ACTION ITEM:
Find each line below that contains the word "pose" and copy those lines.

RECORDED DATA:
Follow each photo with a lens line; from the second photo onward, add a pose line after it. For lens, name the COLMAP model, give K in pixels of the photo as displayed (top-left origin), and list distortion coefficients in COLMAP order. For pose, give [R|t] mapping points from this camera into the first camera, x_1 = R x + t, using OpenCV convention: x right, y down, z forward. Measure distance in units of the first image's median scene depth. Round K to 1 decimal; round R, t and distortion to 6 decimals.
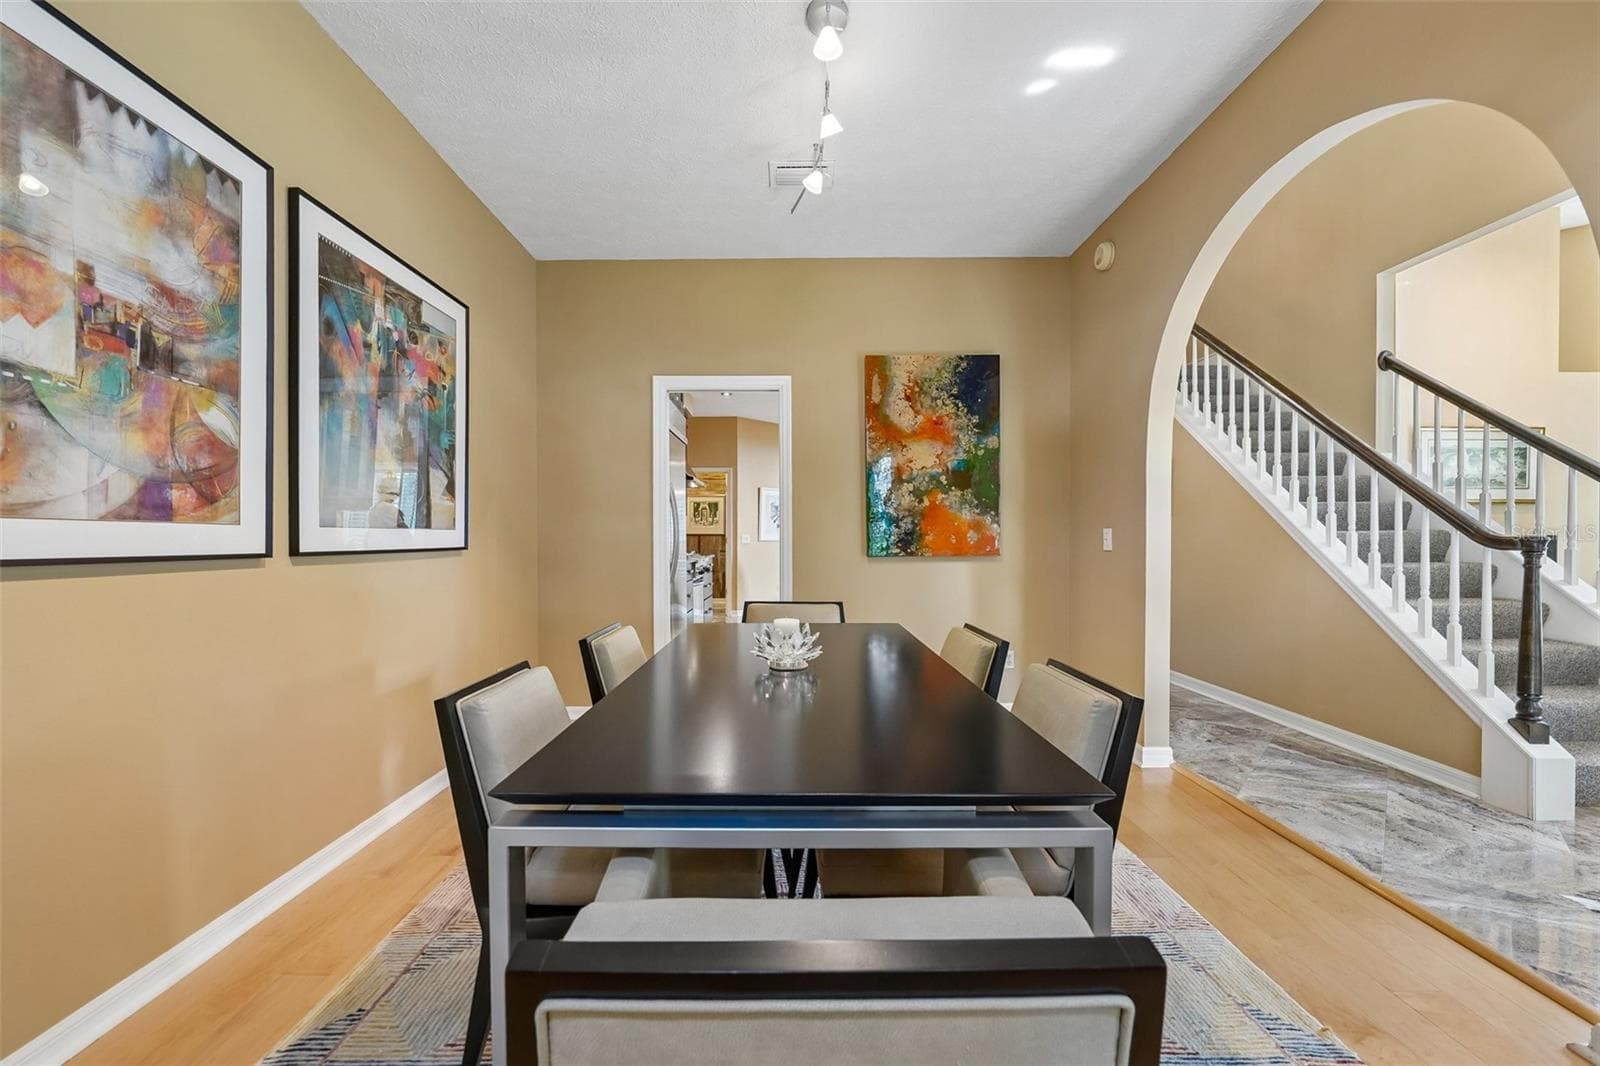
lens RADIAL K [[1368.6, 0, 800.0], [0, 1368.6, 533.0], [0, 0, 1]] dist [0.005758, 0.010210]
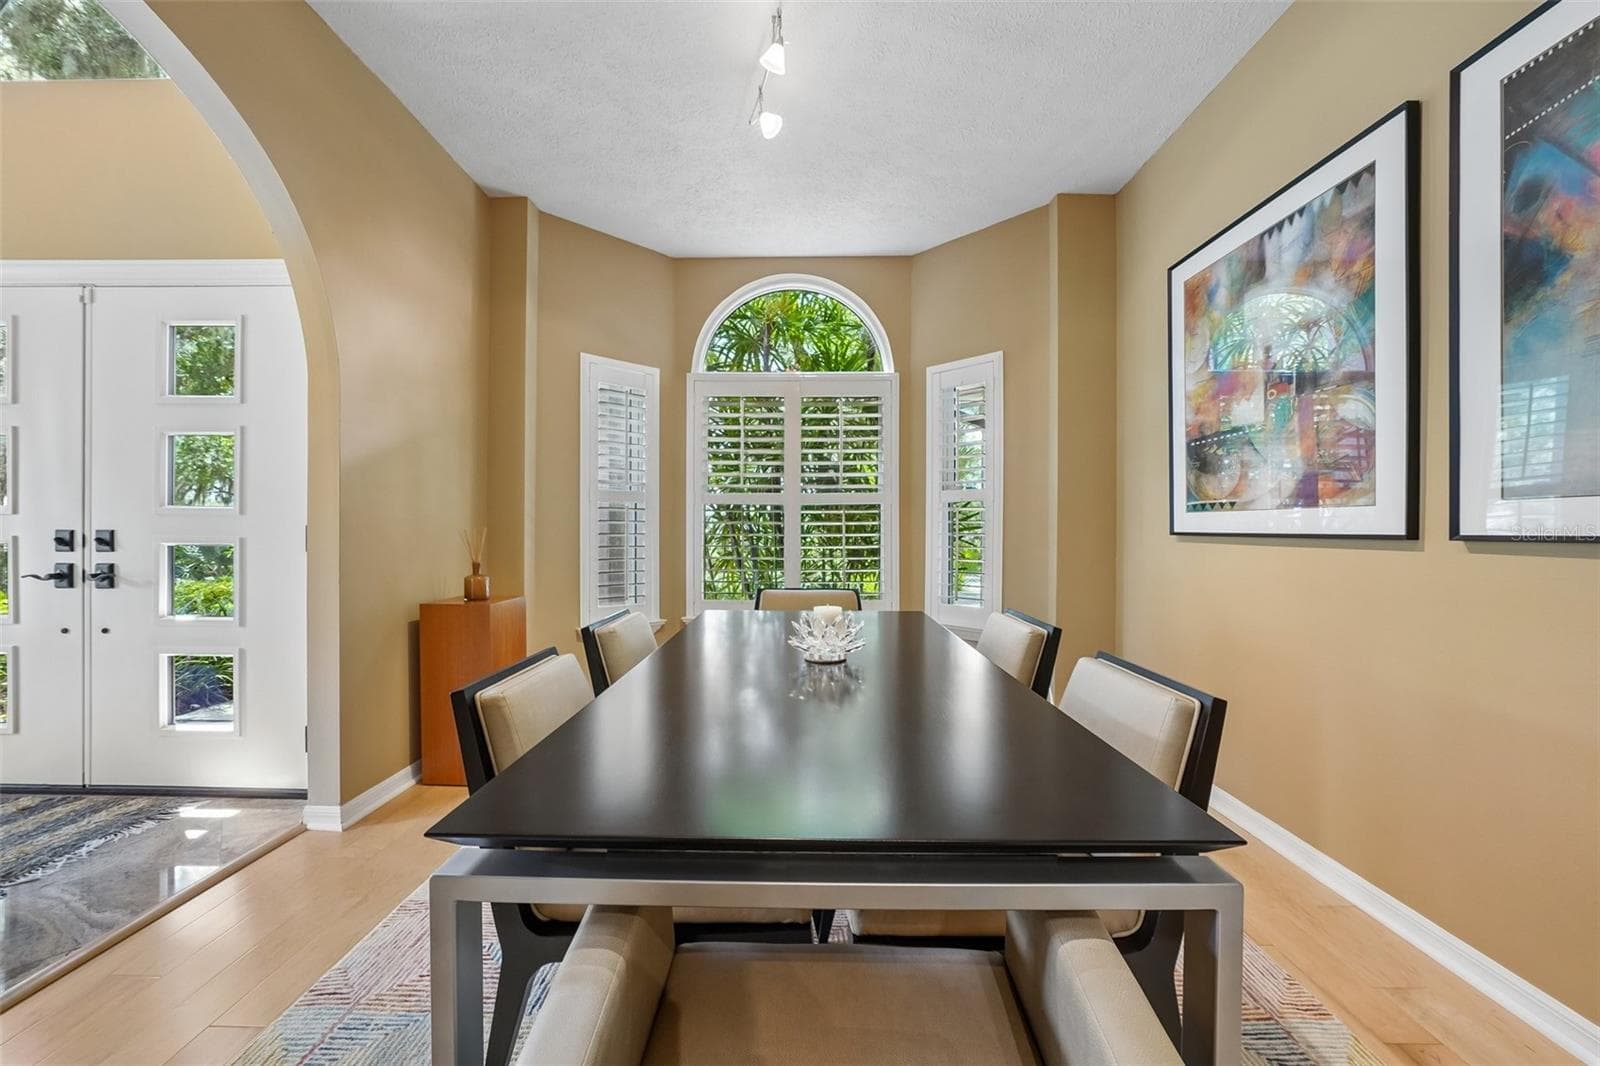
lens RADIAL K [[1368.6, 0, 800.0], [0, 1368.6, 533.0], [0, 0, 1]] dist [0.005758, 0.010210]
pose [[-0.999968, -0.003058, 0.007402, 0.001365], [-0.003083, 0.999990, -0.003321, 0.020236], [-0.007392, -0.003343, -0.999967, 2.177934]]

SOLUTION TO THIS PROBLEM:
Follow each photo with a lens line; from the second photo onward, add a pose line after it. For lens, name the COLMAP model, give K in pixels of the photo as displayed (top-left origin), and list distortion coefficients in COLMAP order. For pose, give [R|t] mapping points from this camera into the first camera, x_1 = R x + t, using OpenCV convention: x right, y down, z forward. Measure distance in units of the first image's median scene depth. Round K to 1 decimal; round R, t and distortion to 6 decimals.
pose [[-0.999968, -0.003058, 0.007402, 0.001365], [-0.003083, 0.999990, -0.003321, 0.020236], [-0.007392, -0.003343, -0.999967, 2.177934]]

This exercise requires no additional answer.